→ EXERCISE DIRECTIONS: Write out all records as given; omit images.

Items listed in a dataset
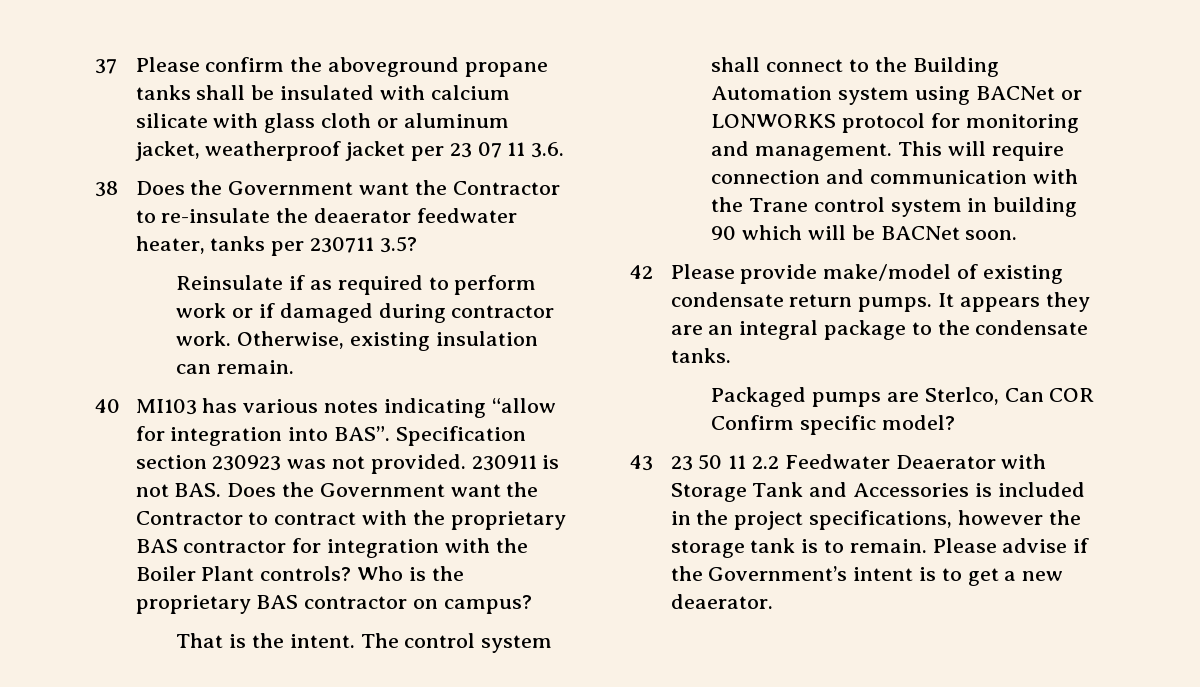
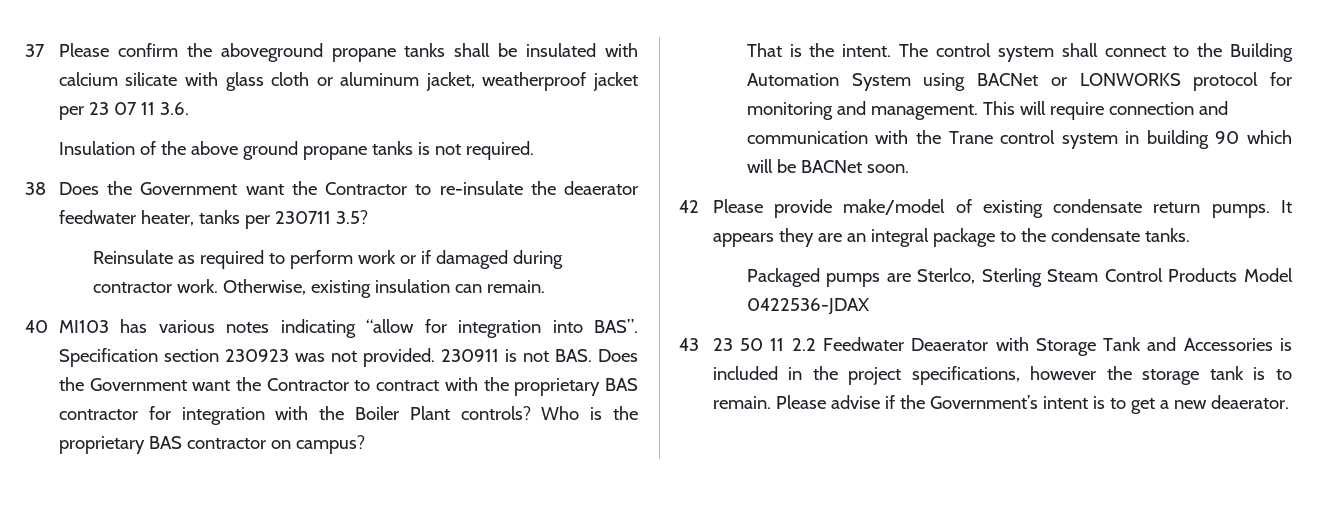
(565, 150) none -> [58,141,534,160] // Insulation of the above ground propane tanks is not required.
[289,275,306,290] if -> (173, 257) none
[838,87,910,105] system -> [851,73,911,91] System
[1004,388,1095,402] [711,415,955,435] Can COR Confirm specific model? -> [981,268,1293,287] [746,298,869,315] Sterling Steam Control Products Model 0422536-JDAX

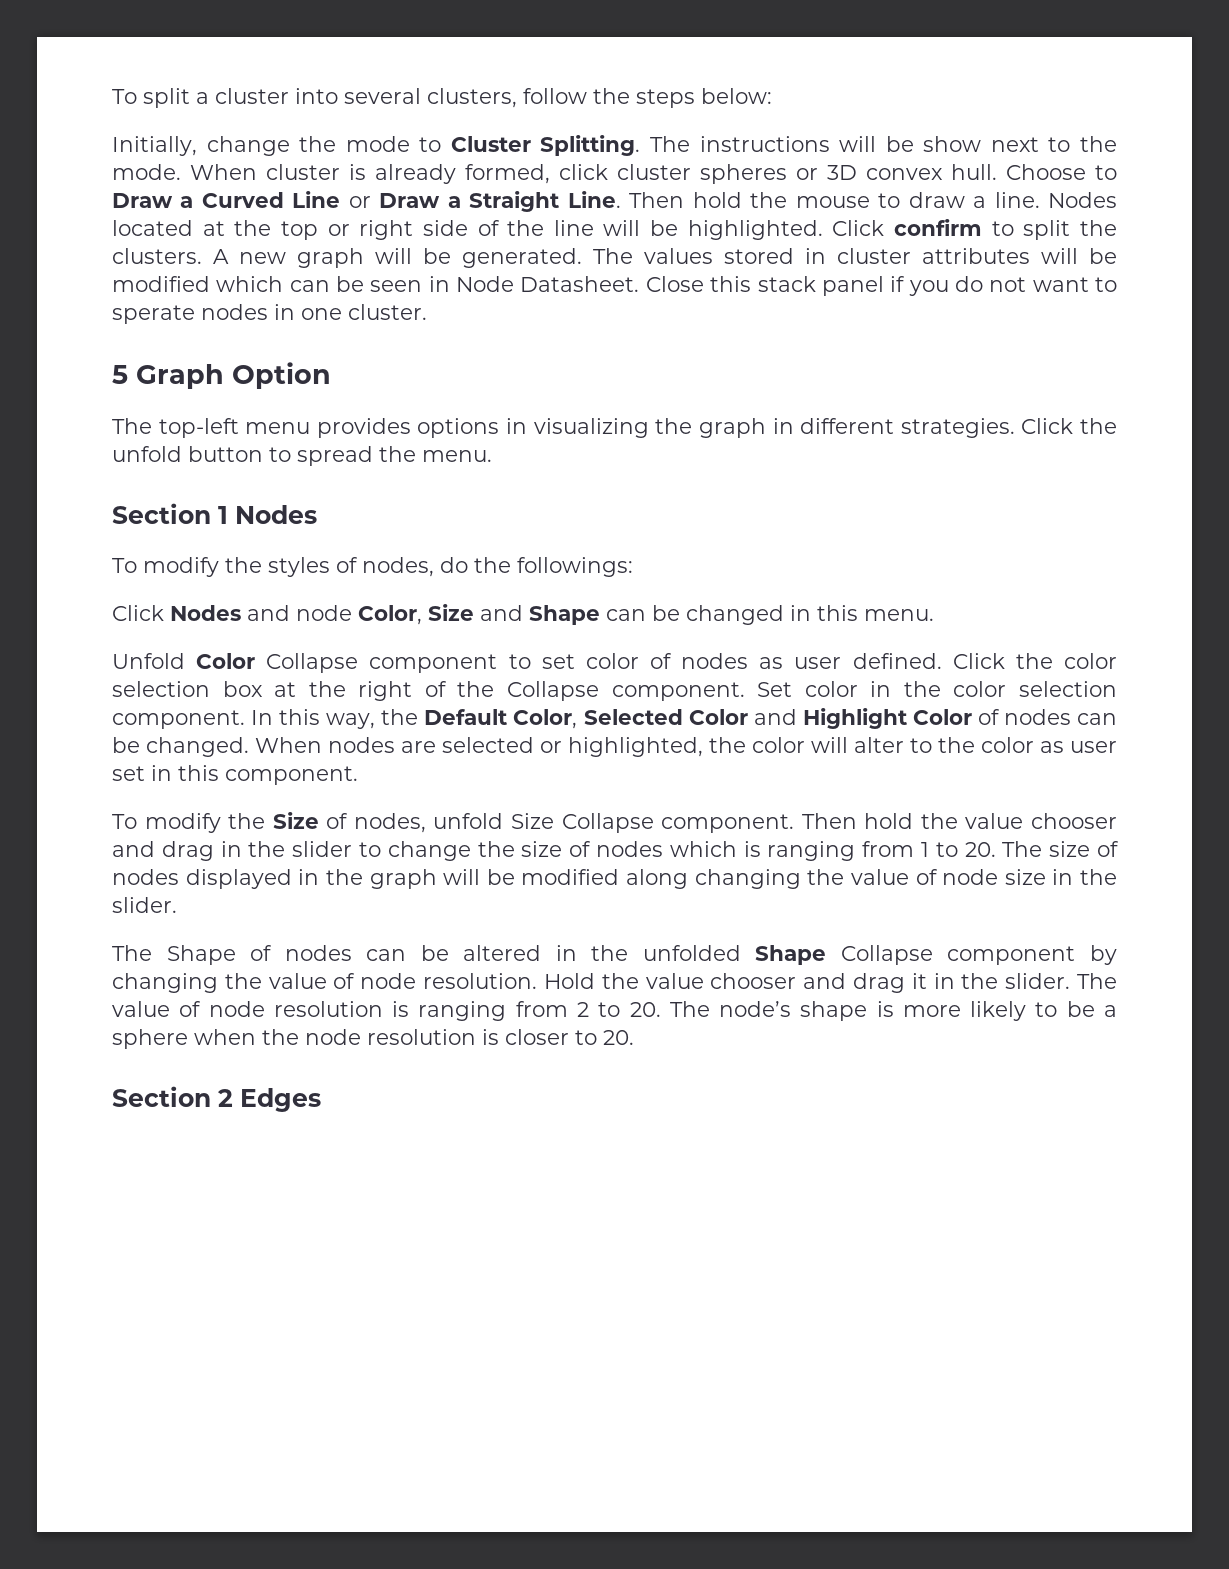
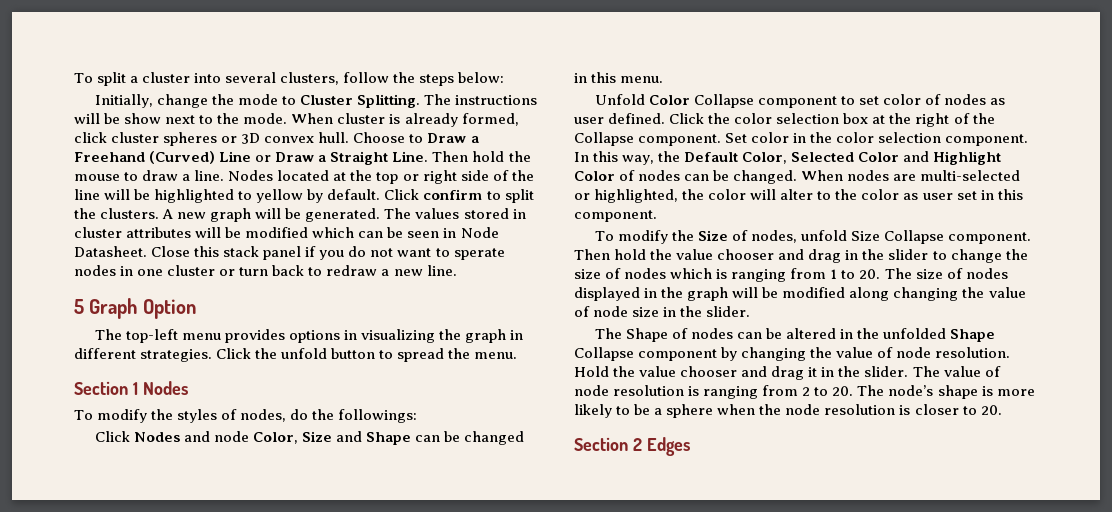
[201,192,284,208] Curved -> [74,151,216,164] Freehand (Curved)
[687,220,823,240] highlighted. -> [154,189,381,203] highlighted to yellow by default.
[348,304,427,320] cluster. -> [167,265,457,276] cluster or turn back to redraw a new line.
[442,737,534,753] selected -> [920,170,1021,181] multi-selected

→ ANSWER FOR THE TASK:
(565, 150) none -> [58,141,534,160] // Insulation of the above ground propane tanks is not required.
[289,275,306,290] if -> (173, 257) none
[838,87,910,105] system -> [851,73,911,91] System
[1004,388,1095,402] [711,415,955,435] Can COR Confirm specific model? -> [981,268,1293,287] [746,298,869,315] Sterling Steam Control Products Model 0422536-JDAX

[201,192,284,208] Curved -> [74,151,216,164] Freehand (Curved)
[687,220,823,240] highlighted. -> [154,189,381,203] highlighted to yellow by default.
[348,304,427,320] cluster. -> [167,265,457,276] cluster or turn back to redraw a new line.
[442,737,534,753] selected -> [920,170,1021,181] multi-selected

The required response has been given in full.